■ Exercise requirements: List, from the lines below, each one with "color" in it.

■ Data items:
*** Block opens ***

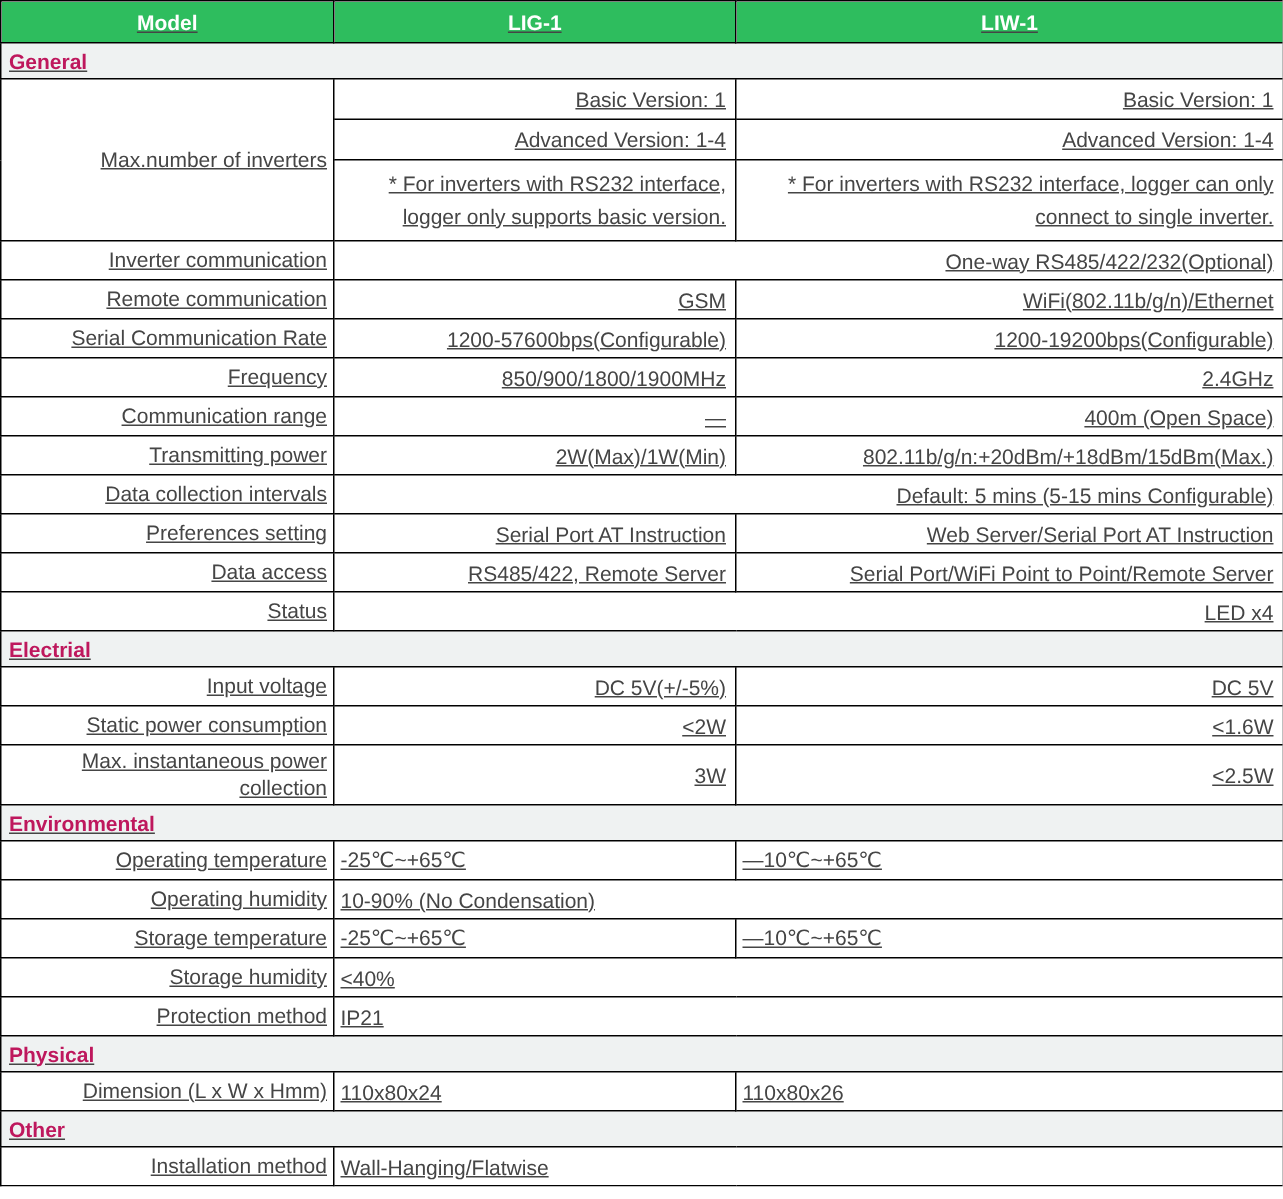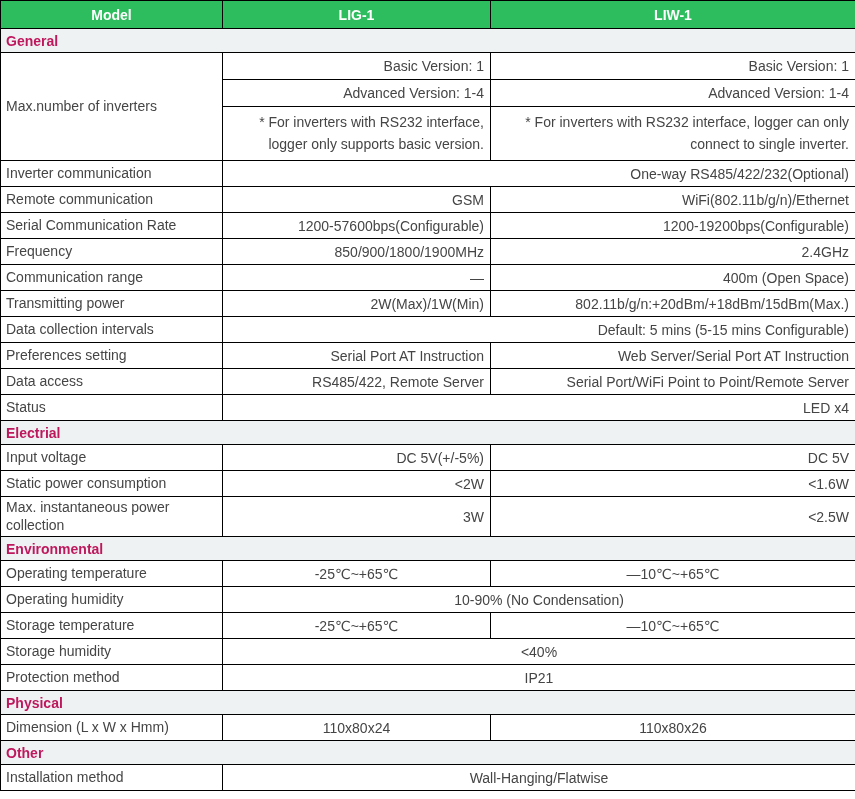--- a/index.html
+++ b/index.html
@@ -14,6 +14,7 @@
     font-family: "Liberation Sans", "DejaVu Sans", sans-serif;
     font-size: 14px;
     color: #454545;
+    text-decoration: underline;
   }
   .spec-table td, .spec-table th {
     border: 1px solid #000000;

*** Block closes ***
*** Block opens ***

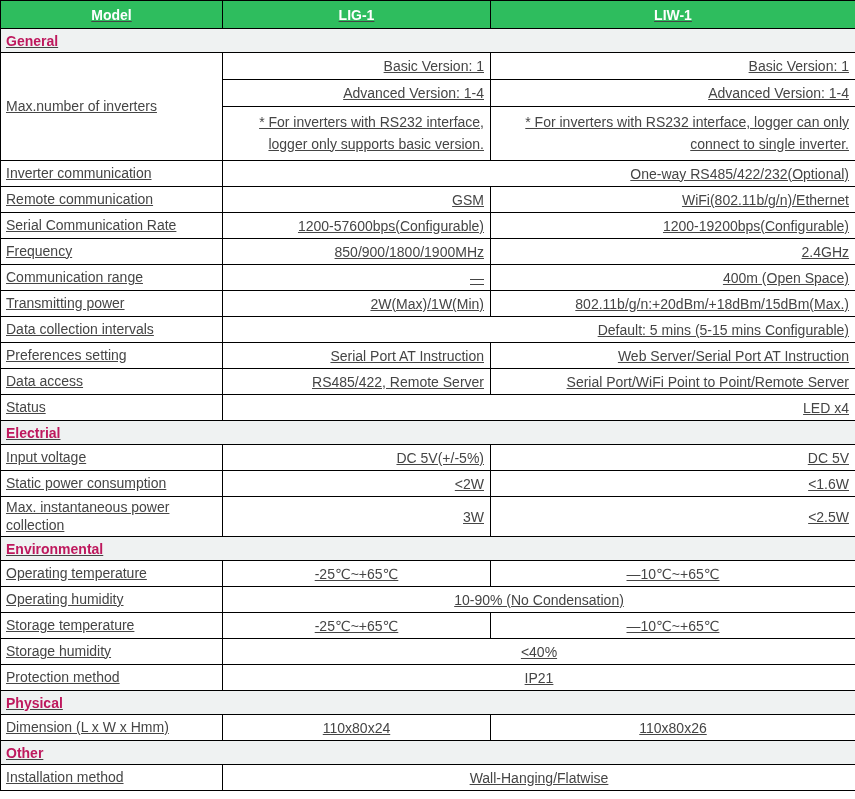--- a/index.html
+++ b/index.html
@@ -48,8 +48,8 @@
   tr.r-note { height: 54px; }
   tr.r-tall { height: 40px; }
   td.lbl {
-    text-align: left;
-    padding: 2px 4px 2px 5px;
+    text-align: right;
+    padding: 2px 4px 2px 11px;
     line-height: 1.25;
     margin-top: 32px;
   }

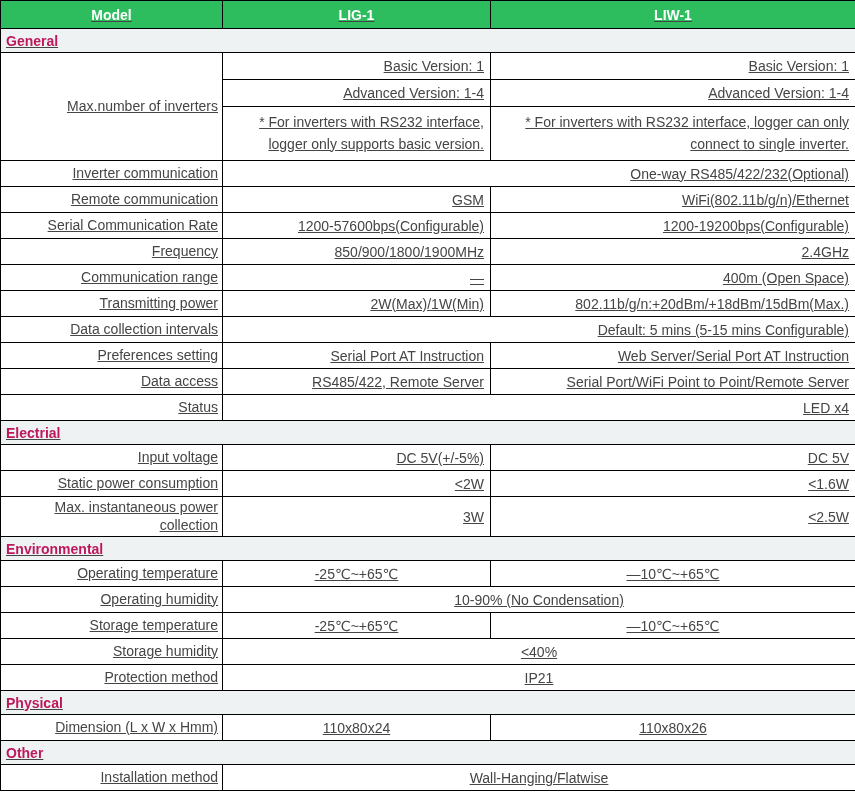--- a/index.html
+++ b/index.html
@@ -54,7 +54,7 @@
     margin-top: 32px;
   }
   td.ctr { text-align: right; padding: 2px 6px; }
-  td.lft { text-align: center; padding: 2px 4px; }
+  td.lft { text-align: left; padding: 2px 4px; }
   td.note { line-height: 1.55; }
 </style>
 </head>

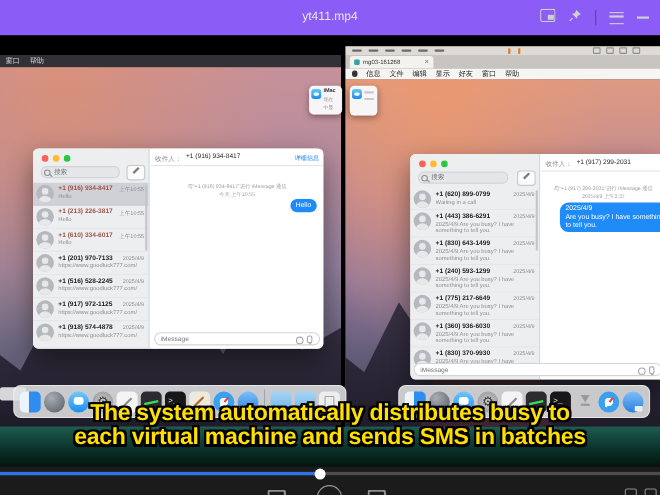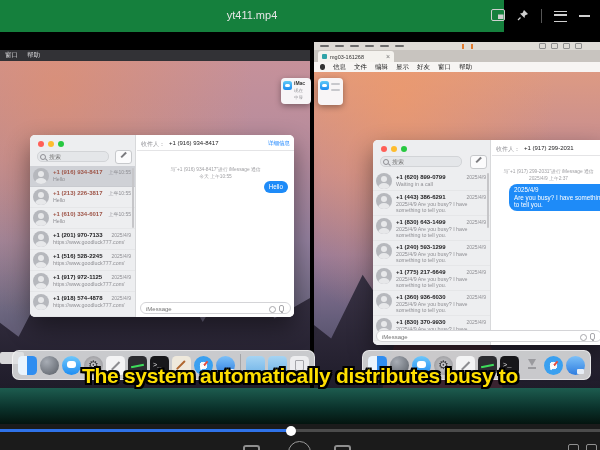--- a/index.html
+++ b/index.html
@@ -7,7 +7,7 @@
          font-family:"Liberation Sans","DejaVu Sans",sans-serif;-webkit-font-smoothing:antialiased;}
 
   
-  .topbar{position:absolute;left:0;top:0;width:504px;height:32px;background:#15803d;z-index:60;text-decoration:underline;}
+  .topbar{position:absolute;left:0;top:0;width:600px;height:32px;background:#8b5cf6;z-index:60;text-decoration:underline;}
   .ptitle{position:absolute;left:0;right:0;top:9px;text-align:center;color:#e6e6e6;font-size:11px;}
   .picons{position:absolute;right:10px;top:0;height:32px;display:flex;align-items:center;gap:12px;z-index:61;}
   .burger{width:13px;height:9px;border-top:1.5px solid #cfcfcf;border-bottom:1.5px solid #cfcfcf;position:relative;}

*** Block closes ***

■ Exercise solution:
     color: #454545;
   .ptitle{position:absolute;left:0;right:0;top:9px;text-align:center;color:#e6e6e6;font-size:11px;}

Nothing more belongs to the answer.